Data contained in a dataset:
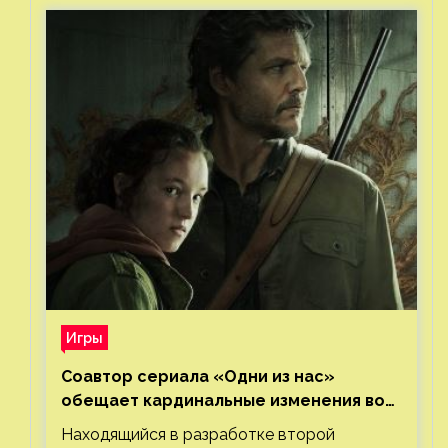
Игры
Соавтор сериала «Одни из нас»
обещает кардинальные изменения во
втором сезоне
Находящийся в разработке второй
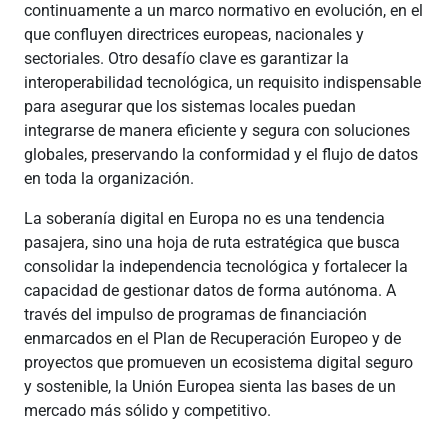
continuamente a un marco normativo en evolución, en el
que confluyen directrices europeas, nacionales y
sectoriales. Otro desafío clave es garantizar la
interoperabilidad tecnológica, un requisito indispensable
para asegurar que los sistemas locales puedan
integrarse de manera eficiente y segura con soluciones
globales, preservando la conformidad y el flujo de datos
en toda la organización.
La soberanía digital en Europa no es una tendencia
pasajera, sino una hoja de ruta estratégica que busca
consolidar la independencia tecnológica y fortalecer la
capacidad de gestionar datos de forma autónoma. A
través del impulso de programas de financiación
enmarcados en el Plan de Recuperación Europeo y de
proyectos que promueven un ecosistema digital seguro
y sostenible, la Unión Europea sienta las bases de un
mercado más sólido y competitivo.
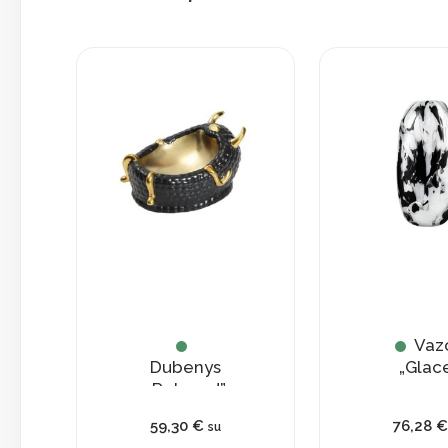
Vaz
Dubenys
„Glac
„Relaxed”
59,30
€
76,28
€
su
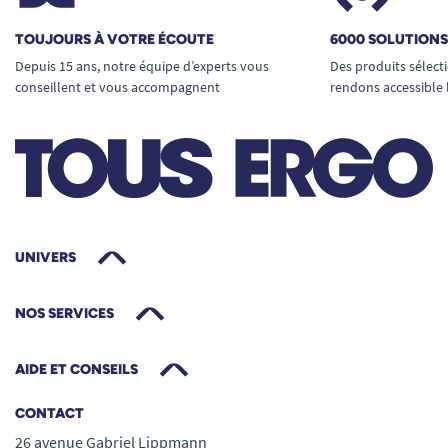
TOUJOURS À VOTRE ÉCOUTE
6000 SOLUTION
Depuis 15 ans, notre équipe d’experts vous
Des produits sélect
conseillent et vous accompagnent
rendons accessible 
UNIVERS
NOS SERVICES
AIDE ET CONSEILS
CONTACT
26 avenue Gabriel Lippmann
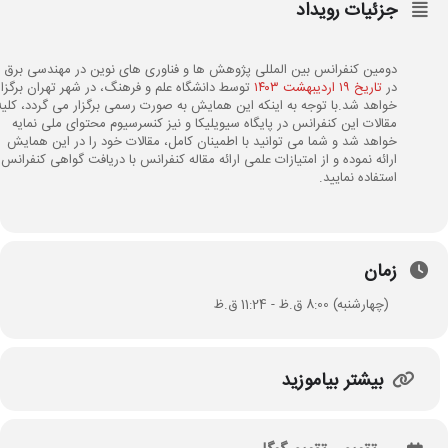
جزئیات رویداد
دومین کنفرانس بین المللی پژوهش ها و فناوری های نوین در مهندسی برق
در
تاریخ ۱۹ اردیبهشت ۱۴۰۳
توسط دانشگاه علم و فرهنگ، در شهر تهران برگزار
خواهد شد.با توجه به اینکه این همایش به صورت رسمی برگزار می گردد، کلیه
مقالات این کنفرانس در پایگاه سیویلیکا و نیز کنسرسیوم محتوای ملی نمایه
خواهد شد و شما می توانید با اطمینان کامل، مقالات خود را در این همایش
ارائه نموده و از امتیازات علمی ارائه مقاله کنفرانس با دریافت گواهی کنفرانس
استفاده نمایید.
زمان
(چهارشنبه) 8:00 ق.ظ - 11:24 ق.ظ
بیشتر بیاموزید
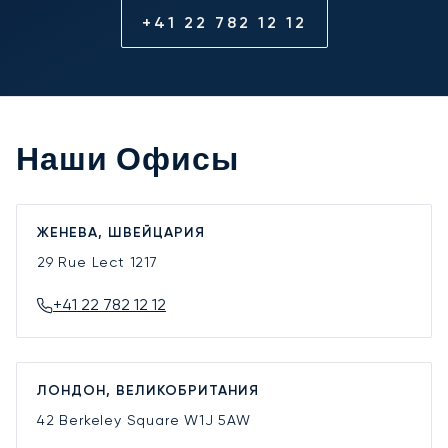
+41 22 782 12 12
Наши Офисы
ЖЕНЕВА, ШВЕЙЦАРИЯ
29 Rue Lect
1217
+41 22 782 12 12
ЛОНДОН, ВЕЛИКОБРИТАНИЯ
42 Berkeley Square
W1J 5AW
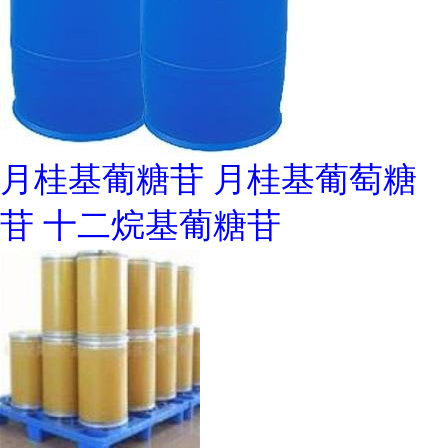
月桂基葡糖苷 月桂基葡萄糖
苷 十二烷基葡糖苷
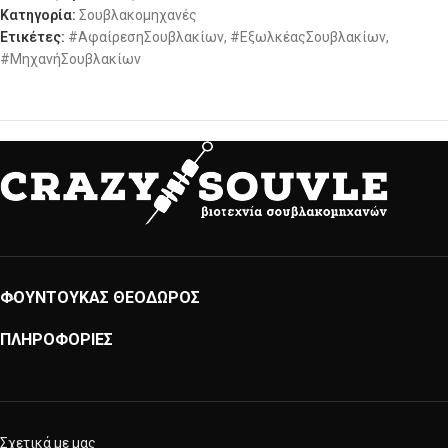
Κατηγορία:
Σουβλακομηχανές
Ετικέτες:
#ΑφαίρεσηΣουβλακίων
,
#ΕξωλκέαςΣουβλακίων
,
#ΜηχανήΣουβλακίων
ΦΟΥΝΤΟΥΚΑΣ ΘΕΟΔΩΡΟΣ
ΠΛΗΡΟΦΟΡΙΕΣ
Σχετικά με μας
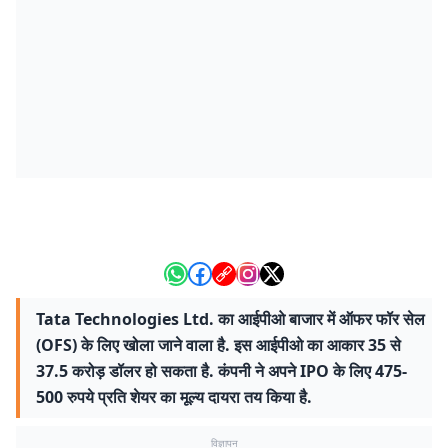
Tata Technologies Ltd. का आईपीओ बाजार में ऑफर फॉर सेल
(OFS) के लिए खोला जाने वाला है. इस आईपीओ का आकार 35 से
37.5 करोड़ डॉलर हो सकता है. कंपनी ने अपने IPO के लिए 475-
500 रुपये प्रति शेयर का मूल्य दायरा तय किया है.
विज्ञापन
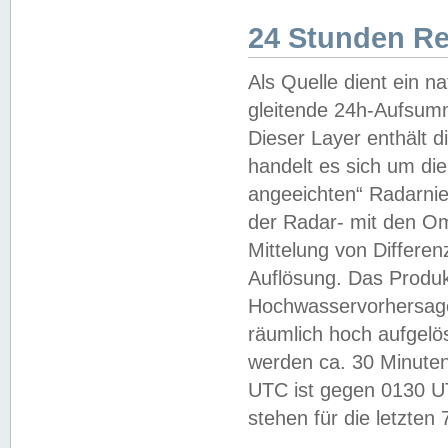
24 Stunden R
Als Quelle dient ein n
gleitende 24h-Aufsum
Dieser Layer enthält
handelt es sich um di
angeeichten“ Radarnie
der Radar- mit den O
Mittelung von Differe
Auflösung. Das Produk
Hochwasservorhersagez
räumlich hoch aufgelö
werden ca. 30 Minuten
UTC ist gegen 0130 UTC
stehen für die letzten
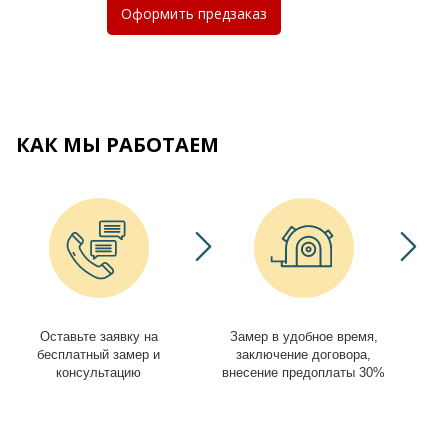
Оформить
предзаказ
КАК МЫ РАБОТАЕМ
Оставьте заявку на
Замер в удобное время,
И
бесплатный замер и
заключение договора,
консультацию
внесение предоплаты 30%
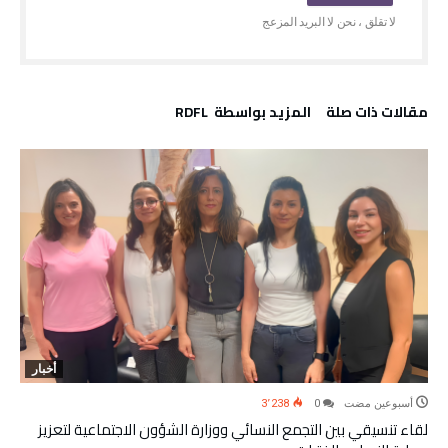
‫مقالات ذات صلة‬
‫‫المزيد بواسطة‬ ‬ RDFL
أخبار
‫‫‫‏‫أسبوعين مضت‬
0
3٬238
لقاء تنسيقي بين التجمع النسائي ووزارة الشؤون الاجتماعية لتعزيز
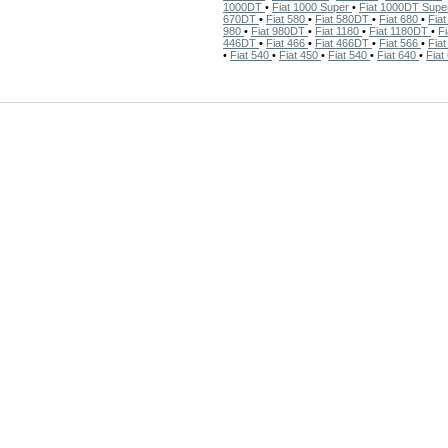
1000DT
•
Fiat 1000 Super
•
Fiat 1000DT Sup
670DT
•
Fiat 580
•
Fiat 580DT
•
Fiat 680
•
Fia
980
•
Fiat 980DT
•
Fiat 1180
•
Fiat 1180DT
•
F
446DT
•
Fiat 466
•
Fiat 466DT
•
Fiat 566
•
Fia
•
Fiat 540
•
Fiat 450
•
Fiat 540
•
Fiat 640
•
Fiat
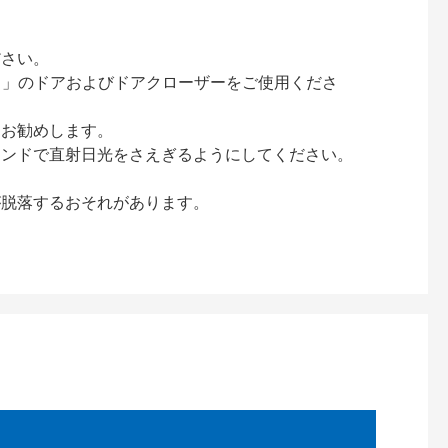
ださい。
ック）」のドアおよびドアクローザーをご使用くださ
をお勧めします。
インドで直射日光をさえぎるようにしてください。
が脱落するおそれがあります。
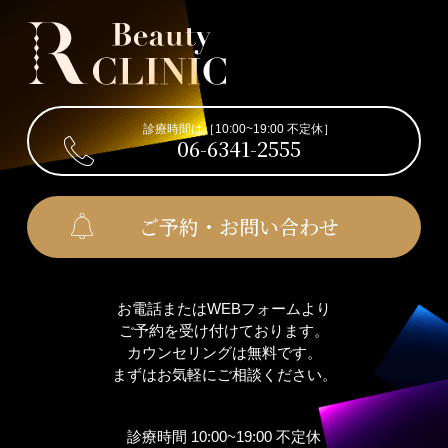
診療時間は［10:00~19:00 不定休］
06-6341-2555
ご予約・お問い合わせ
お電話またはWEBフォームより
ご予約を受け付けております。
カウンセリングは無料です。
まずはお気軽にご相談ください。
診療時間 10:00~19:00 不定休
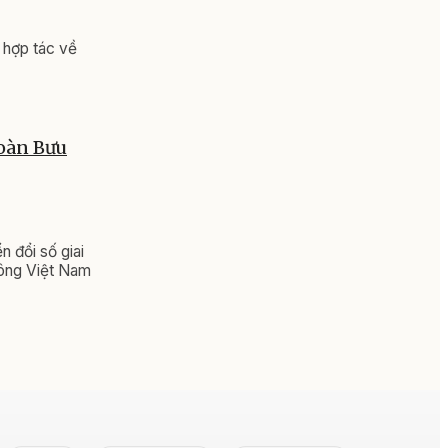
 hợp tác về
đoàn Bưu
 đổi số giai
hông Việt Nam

- [Exercise requirements]: Gather every line of the data above that contains the word "کنفرانس", and copy each of those lines in full.

- [Answer to the problem]:
دومین کنفرانس بین المللی پژوهش ها و فناوری های نوین در مهندسی برق
مقالات این کنفرانس در پایگاه سیویلیکا و نیز کنسرسیوم محتوای ملی نمایه
ارائه نموده و از امتیازات علمی ارائه مقاله کنفرانس با دریافت گواهی کنفرانس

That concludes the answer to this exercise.